--- Data ---

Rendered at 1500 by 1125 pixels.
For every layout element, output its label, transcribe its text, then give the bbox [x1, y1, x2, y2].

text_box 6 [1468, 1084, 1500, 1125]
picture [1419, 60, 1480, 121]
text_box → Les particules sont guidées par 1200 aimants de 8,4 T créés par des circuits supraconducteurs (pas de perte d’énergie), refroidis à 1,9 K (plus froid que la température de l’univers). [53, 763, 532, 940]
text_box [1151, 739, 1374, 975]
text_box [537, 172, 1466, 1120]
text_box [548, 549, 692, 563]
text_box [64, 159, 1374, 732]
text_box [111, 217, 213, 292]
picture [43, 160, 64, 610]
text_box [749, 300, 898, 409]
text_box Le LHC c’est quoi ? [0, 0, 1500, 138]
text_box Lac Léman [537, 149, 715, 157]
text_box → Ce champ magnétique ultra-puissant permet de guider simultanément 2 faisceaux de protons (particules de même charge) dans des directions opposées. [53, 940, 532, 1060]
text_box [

---
--- Data ---

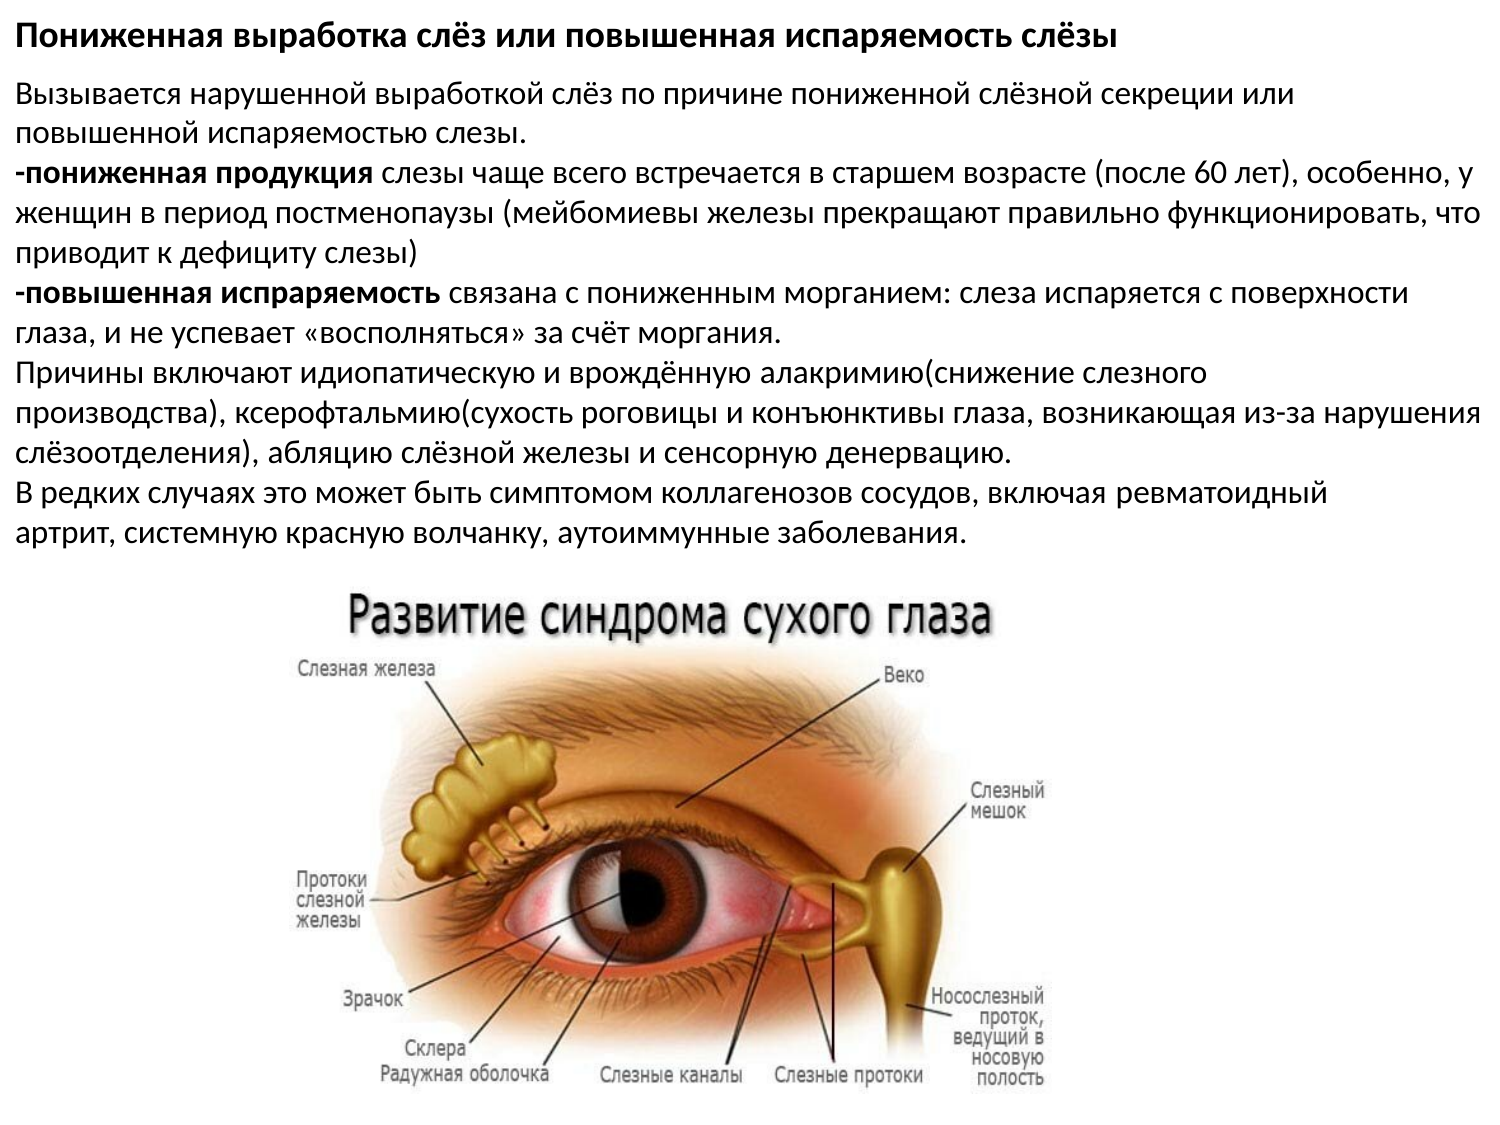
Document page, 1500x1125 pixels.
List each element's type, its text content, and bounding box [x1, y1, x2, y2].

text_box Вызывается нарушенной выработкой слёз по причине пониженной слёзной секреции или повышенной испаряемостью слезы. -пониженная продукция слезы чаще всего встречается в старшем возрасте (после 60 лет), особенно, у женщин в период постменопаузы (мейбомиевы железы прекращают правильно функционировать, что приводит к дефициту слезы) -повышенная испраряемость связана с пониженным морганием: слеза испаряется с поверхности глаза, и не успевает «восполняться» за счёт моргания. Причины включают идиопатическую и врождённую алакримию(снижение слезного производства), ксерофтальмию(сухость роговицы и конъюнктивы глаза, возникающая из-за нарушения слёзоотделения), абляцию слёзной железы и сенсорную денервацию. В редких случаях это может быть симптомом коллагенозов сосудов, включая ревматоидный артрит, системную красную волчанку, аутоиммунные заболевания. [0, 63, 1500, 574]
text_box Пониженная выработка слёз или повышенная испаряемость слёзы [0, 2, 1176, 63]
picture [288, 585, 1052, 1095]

---

_What needs to be done_
Collect each line above holding the string "pixels".

_Solved exercise_
Rendered at 1500 by 1125 pixels.
Document page, 1500x1125 pixels.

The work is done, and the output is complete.